** PARTS OF THE EXERCISE **
**a.** List the novels by Alice McDermott that the passage on the McDermott essay names in parentheses.
**b.** From the passage on the McDermott essay, return the section that begins with the words "If I were playing" and ends after the words "investigation has dead-ended.".

** EXERCISE PASSAGE **
If I were playing the part of a movie pulp fiction detective (think Bogart’s “Sam Spade”), and a leggy blond perched on the end of my desk asked me to take the “Too Happy for Words” case, a mystery in the form of an essay, the first question I would have is: Why in the world did someone (me, in real life) doodle a guy chasing a hare (or is it a rabbit?) on the last page of an otherwise straightforward essay about marriage, motherhood and fiction writing? I’m sure of one thing, the real me didn’t unconsciously doodle the image as an audition to illustrate the text. If by some chance I were to get such a gig, a rabbit would be the last thing to occur to me. I just re-read the McDermott essay (excellent, by the way), and there are no rabbits or hares in it; and discounting human babies, no small animals of any description. So far, then, my investigation has dead-ended.
The “Too Happy for Words” essay by novelist Alice McDermott (“A Bigamist’s Daughter, “That Night,” “Charming Billy”), is collected in the book The Writing Life: Writers on How They Think and Work, a paperback published in 2003. From the rereading I’ve concluded that the essay is concerned mainly with the different attitudes to marriage and motherhood held by some wary young feminists and their older “sisters,” many of whom have married and are, on the surface at least, happily raising kids. It seems the question the younger women are asking (and some of the older women are asking themselves), is to what extent, if at all, does familial devotion stunt their ambition and creativity. Here’s how Ms. McDermott puts it: “I wonder if it’s superstition: if we feel that to admit to such contentment in life would compromise our status as artists—perhaps recalling the poor actress in The Portrait of Dorion Gray who fell in love and lost her talent.” And Ms. McDermott goes on, “As a writer I recognize that much of this can be accounted for by the demands of plot—no doubt all happy mothers are like happy families: alike. And as Tolstoy warned us, sustained joy doesn’t make much of a story.”

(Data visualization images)
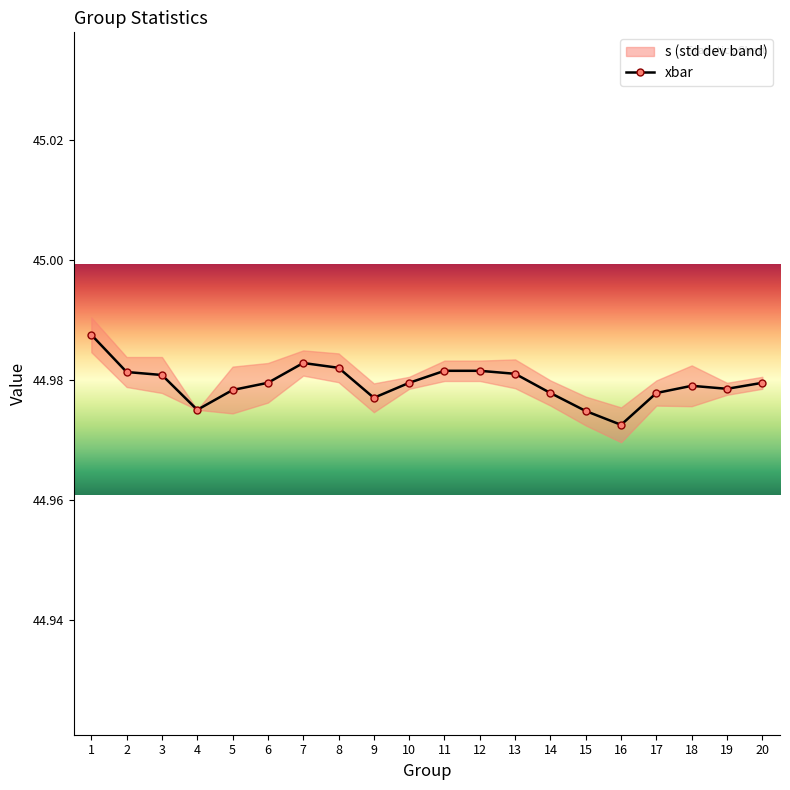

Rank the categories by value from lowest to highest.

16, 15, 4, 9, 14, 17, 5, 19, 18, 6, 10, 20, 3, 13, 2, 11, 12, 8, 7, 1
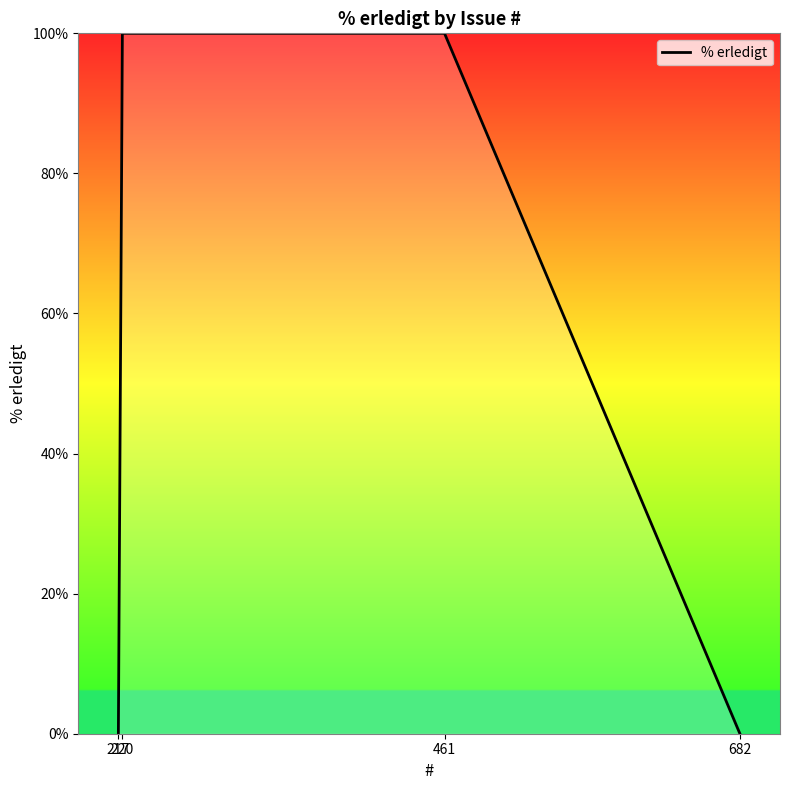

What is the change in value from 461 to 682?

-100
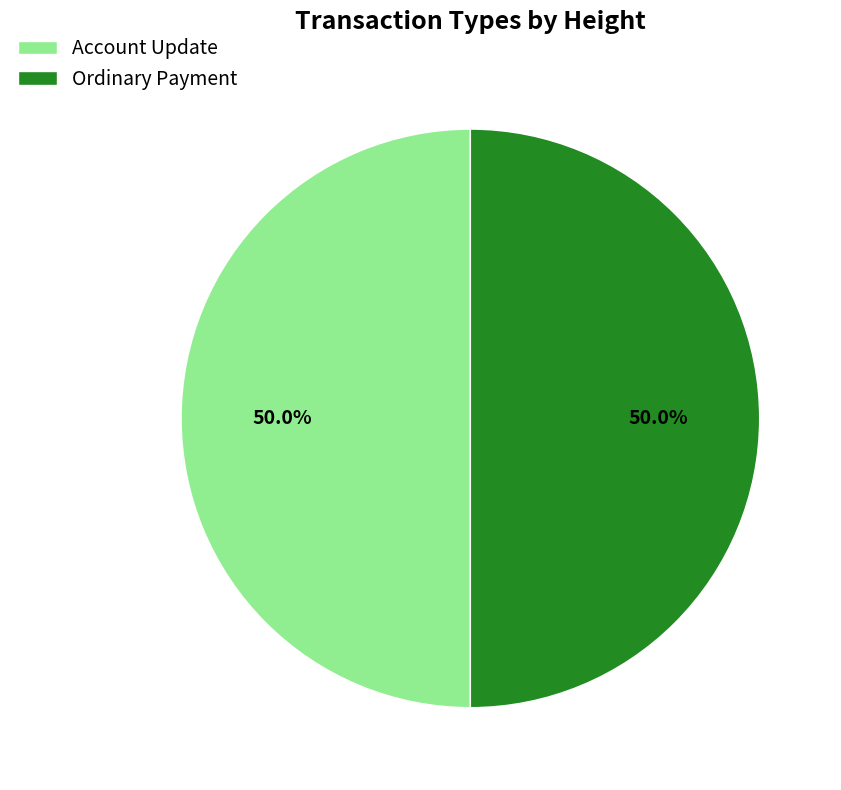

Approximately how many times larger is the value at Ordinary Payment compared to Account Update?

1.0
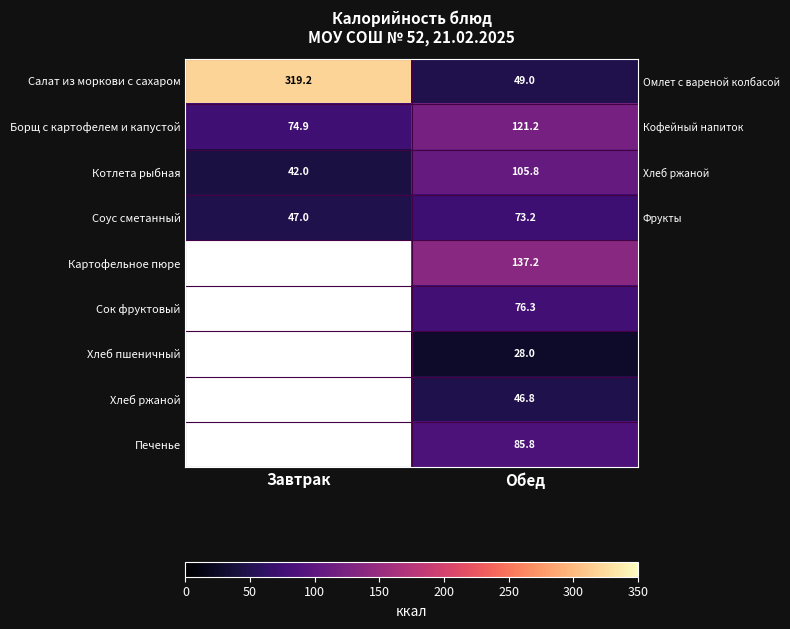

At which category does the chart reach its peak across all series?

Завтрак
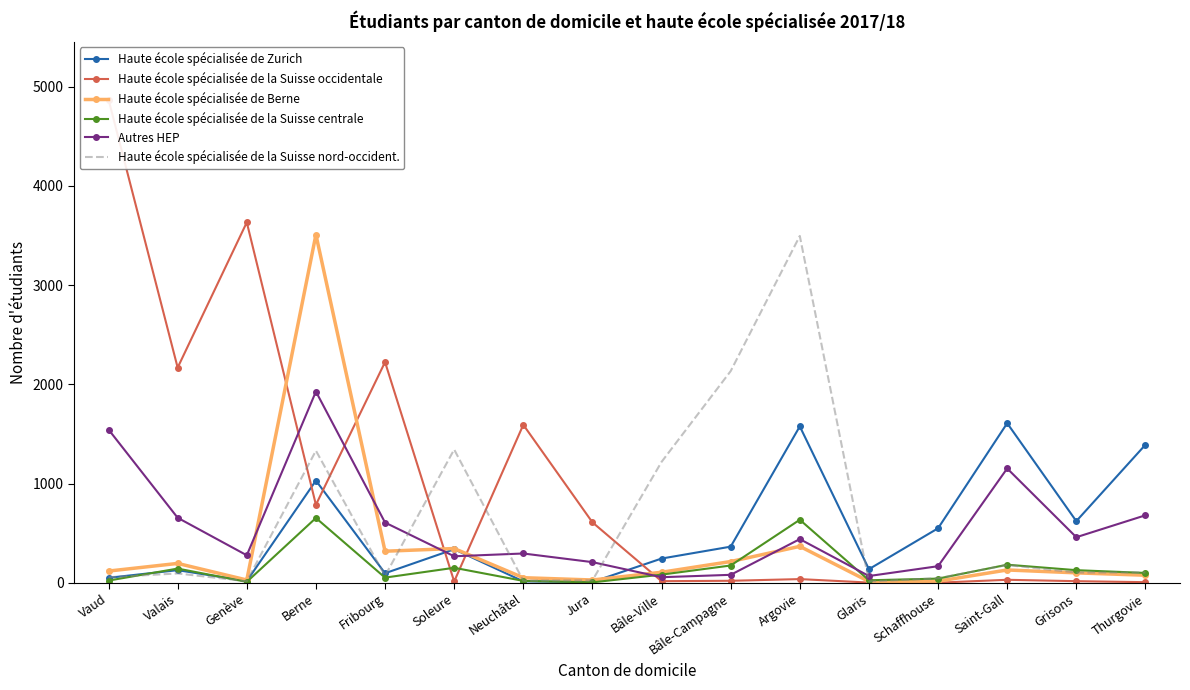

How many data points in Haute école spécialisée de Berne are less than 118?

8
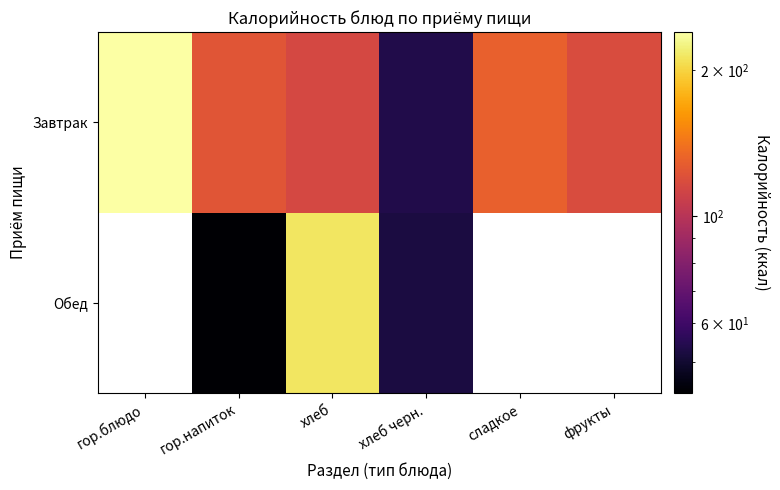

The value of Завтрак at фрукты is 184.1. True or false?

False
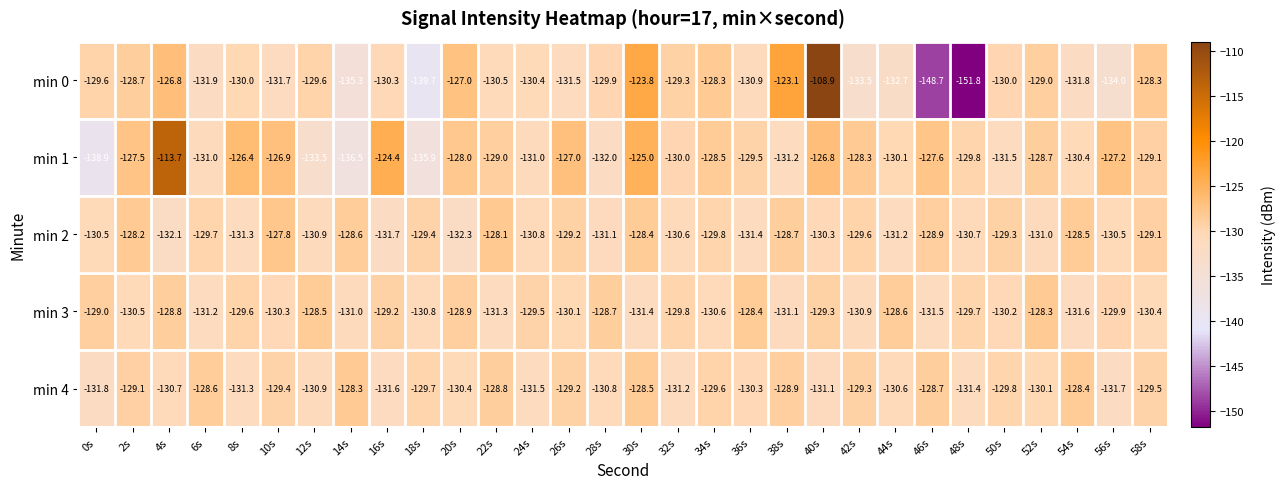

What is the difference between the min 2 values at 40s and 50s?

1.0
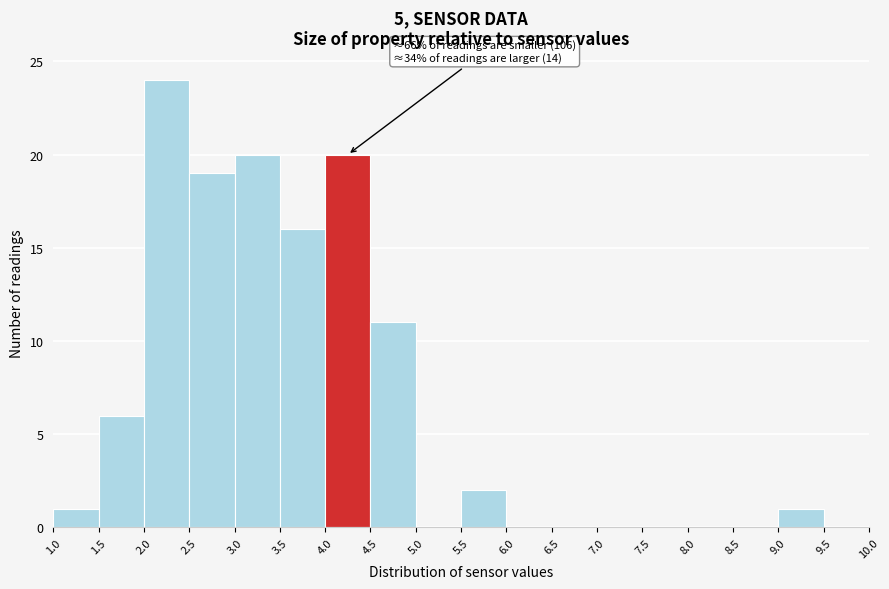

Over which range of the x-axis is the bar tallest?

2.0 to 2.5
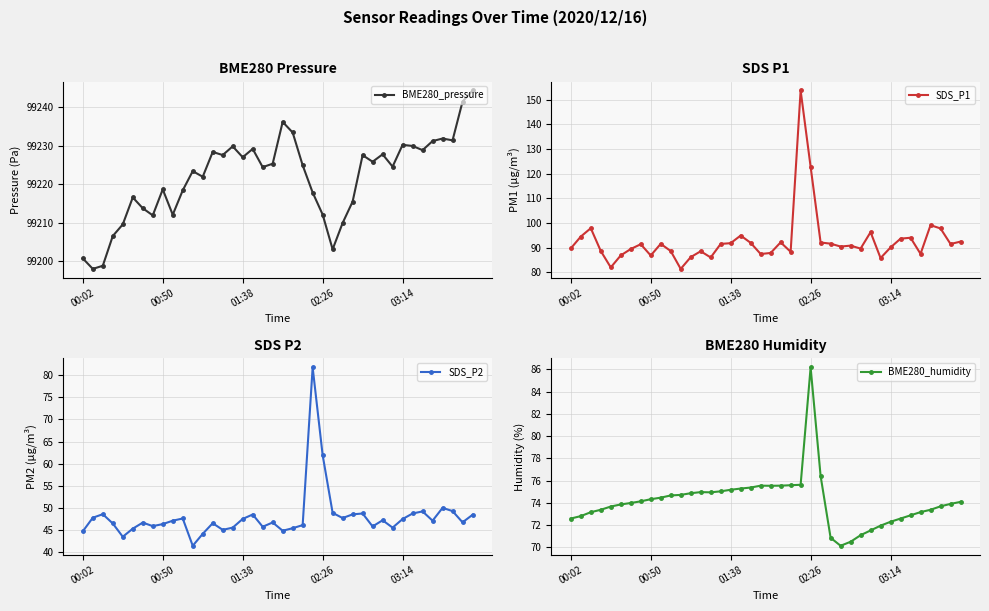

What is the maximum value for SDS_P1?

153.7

** RESULTS **
**a.**
A Bigamist's Daughter
That Night
Charming Billy

**b.**
If I were playing the part of a movie pulp fiction detective (think Bogart’s “Sam Spade”), and a leggy blond perched on the end of my desk asked me to take the “Too Happy for Words” case, a mystery in the form of an essay, the first question I would have is: Why in the world did someone (me, in real life) doodle a guy chasing a hare (or is it a rabbit?) on the last page of an otherwise straightforward essay about marriage, motherhood and fiction writing? I’m sure of one thing, the real me didn’t unconsciously doodle the image as an audition to illustrate the text. If by some chance I were to get such a gig, a rabbit would be the last thing to occur to me. I just re-read the McDermott essay (excellent, by the way), and there are no rabbits or hares in it; and discounting human babies, no small animals of any description. So far, then, my investigation has dead-ended.